_Sayfa alıntısı:_
+--

Stefan Kuntz büyük beklentilerle göreve gelmişti ancak Euro 2024 hedefine ulaşamadan görevinden alındı. Özellikle Ermenistan beraberliği sonucu gelişen süreç hocanın sonunu getirdi. Nisan ayında Kuntz’un 16 maçlık bir değerlendirmesini yazmıştım. Bu yazımda da o günden sonra oynanan 4 maçı değerlendirip Milli Takımımızın geleceğini mercek altına alacağım.
Yukarıda belirttiğim üzere Kuntz’un ilk 16 maçını değerlendirdiğim bir yazı yazmıştım, o sebeple bu maçların üstünde detaylıca durmayacağım. Ancak yazının bütünlüğü adına kısa bir hatırlama yapmamızda yarar var. 6-1’lik Hollanda yenilgisinden sonra göreve gelen Kuntz, takımı Dünya Kupası Eleme play-off aşamasına taşımayı başardı. Play-off’ta Portekiz deplasmanında alınan yenilgi can sıkıcıydı. Dünyanın en kaliteli milli takımlarından birine karşı tek maçta deplasmanda oynamak çok zordur. Beklentiler düşük olsa bile can sıkıcı olan Portekiz’in o gün inanılmaz bir oyun sergilememesi ve bizim özellikle ikinci yarıyı fena oynamayıp bir penaltıdan yararlanamamamızdı. Akabinde 6 maçlık bir Uluslar Ligi serüveni yaşadık. Son iki maç hariç bence başarılı bir performans gösterilmişti. Lüksemburg beraberliği ve futbol tarihimize kötü şekilde geçen Faroe Adaları yenilgisi o 4 maça gölge düşürdü haklı olarak.
Euro 2024 Elemeleri başlarken Kuntz hala eleştirilerin odağındaydı. Oyun olarak Türk futbol kamuoyunu memnun edebilmiş değildi. Ermenistan deplasmanında 1-0’dan çevrilen maçla iyi bir başlangıç yapmış sayılabilirdik. Ancak Kuntz’un o günkü üçlü savunma tercihi tartışma konusu oldu. Zaten ikinci yarı Salih Özcan’ı oyuna alıp dörtlü savunmaya döndükten sonra daha net pozisyon bulmaya başladık ve goller bulduk. Buradaki mesele bence üçlü olmamalıydı. Takımımız üçlü savunma oynamaya müsait isimlerden oluşuyor ama bu planı uygulamak için doğru maç o muydu, pek emin değilim. Ermenistan maçından sonra Bursa’da oynadığımız Hırvatistan maçını tribünden izleyenlerden biriydim. Açık konuşmak gerekirse dünya 3.sü rakibimize karşı favori değildik. Yine de bizi kolay yendiklerini düşünüyorum. Bazen çok önde baskı yaptık rakibe ve onlar da bu baskıdan kolay çıktılar. Set oyununda sıkıntılar yaşadığımız zaten malum, dolayısıyla kaybettik. Bu noktaya kadar Kuntz’un kağıt üstündeki performansı başarılıydı. 16 maçta dört yenilgisi vardı. (Üçünden yazı içinde bahsettik, kalan maç da İtalya ile hazırlık maçıydı.) Buna rağmen genel tablo o kadar olumlu şeyler söylemiyordu. Kritik süreç elemenin kalan kısmı olacaktı.

+--

_Sıralı kayıtlar:_
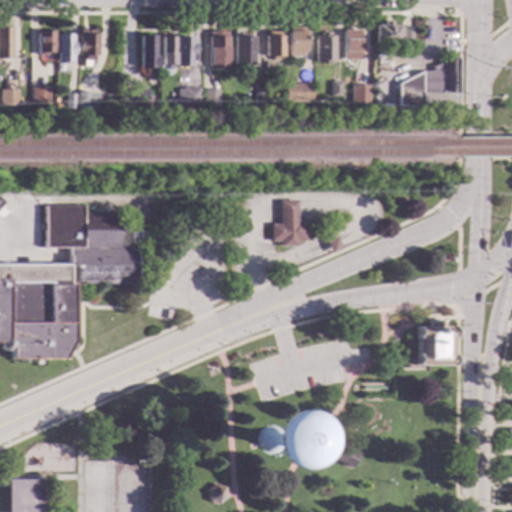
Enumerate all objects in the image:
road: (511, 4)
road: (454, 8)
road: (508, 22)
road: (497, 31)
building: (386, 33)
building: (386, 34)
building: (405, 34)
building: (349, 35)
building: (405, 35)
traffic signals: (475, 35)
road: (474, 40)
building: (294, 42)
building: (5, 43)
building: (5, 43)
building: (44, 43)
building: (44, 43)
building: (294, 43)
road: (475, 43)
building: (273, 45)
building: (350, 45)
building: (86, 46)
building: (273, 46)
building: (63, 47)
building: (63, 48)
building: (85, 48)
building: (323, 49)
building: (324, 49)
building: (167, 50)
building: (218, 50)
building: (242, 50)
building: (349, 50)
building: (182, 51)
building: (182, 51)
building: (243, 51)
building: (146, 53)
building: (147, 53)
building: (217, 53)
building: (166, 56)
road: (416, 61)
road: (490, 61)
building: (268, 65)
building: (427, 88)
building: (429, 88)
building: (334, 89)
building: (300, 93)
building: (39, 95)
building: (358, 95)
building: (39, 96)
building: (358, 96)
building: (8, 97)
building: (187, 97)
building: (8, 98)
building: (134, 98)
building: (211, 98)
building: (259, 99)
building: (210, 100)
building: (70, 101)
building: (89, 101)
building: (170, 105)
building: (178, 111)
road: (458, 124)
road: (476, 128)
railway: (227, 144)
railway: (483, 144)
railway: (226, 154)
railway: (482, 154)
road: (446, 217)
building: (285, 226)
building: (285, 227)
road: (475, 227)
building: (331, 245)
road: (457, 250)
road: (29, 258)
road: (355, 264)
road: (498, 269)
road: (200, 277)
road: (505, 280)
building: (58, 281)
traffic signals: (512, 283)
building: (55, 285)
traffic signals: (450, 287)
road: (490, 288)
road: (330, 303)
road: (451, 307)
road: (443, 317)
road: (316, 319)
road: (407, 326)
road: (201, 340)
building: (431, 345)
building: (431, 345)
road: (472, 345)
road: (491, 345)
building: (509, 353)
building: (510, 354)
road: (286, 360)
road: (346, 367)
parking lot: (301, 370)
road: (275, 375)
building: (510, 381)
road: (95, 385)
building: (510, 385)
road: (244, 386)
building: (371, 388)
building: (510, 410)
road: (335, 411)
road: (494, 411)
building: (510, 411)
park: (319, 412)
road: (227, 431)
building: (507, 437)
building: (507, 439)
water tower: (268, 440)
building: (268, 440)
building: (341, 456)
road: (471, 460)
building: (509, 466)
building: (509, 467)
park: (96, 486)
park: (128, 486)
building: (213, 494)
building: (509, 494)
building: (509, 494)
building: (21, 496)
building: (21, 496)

+--

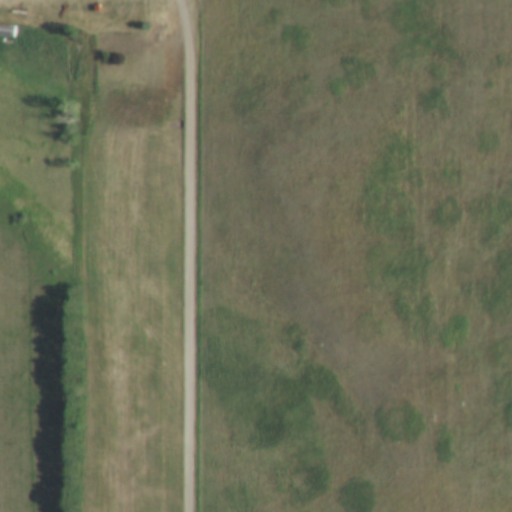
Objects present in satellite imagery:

+--

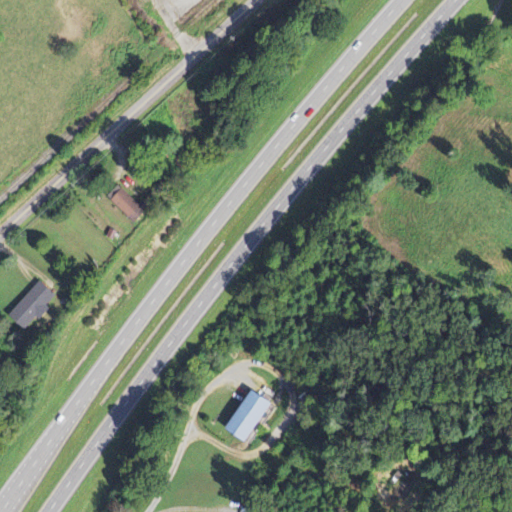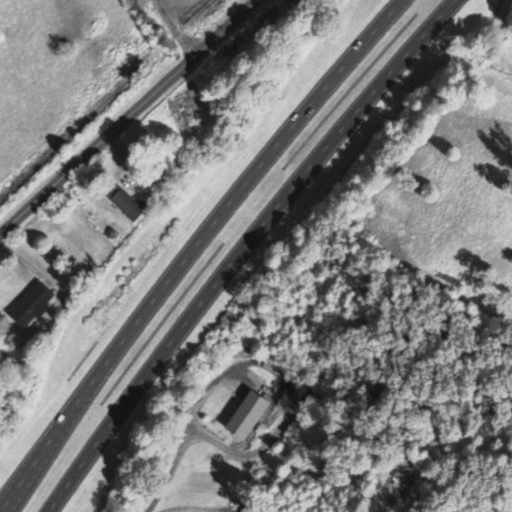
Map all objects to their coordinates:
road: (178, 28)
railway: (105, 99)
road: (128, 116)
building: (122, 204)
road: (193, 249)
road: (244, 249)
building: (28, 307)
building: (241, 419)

+--

_Görev:_
Lütfen Stefan Kuntz'un milli takım dönemini değerlendiren yazıyı son cümlesinden sonra devam ettirin.

_Cevap aşağıda:_
Haziran’daki ilk maç Letonya’ya karşıydı. Maçtan beklentimiz topa daha fazla sahip olup oyunu domine ettiğimiz bir galibiyet almaktı. İlk yarı aslında bunu kısmen yansıttı. Ferdi Kadıoğlu’nun bindirmeleri, Orkun ve Hakan’ın geriden oyunu yönlendirişi önemli unsurlardı. Diğer yandan Letonya’nın bizim hatalarımızla yakaladığı fırsatlar ikinci yarıda olacaklara bir işaretti sanki. Çabuk goller bulup maçı koparmamız gereken yerde rakibi maça ortak etmiştik. Skoru 1-1 yapan gol orta alanda çok basit bir pas hatasından gelişen kontrayla geldi. Onlar ne kadar iyi çıktıysa biz de o kadar kötü savunmuş olabiliriz geçişi. Baskıyı arttırdıkları bölümde Cengiz’le tekrar öne geçsek bile hala net üstünlük sağlayamamıştık. 90+4’de gelişen pozisyonda ceza sahası içinde bomboş kalan Tobers topu ağlara göndererek durumu eşitledi. İrfan Can’ın son dakika golüyle galibiyeti aldık almasına ama oyuna dair eleştirilerin dozu artmaya başladı. Hocayı her fırsatta savunmaya çalışsam da o gün takımın performansı yetersizdi. Letonya ile top kaybı sayılarımız neredeyse eşitti, aynı şekilde şut sayıları da. Hatta isabetli şut sayıları ve ceza sahası içinden şut sayıları bizden fazlaydı. Gol beklentilerinin 2.69 olması tüm bu istatistiklerden daha can sıkıcıydı. Yani bitiricilikleri biraz daha iyi olsaydı yenilmiştik.
Olası Galler mağlubiyeti hocanın bugün değil de o gün gönderilmesine sebep olabilirdi. Arda Güler ve Umut Nayir’ın yerine Salih Özcan ve Barış Alper Yılmaz sahadaydı. Galler o gün topu bize bıraktı diyebiliriz, biz de daha çok sete yerleşip rakip savunmanın arkasına yapılacak koşularla fırsat aradık. Kerem-Barış Alper-Cengiz üçlüsü ile bunu yapmak mümkün olsa da rakip beşli hatla ve dar şekilde kapanınca onu aşmak kolay olmadı. Net 9 ihtiyacı hissedilir olmuşken ikinci yarıya Umut Nayir ile başladı Kuntz. Dakikalar geçtikçe iş zorlaşıyordu. Sabırla pozisyon aramaya devam ettik ve Umut Nayir kafayla golünü atarak neden oyunda olması gerektiğini kanıtladı adeta. 2. gol ise herkesin aklındadır sanırım, ”Altın Çocuk” Arda Güler ceza sahası dışından nefis bir gol attı. Kritik bir eşik aşılmıştı ve avantajlı konumdaydık. Ancak Euro 2024 öncesi özellikle toplu oyun performansı soru işaretiydi.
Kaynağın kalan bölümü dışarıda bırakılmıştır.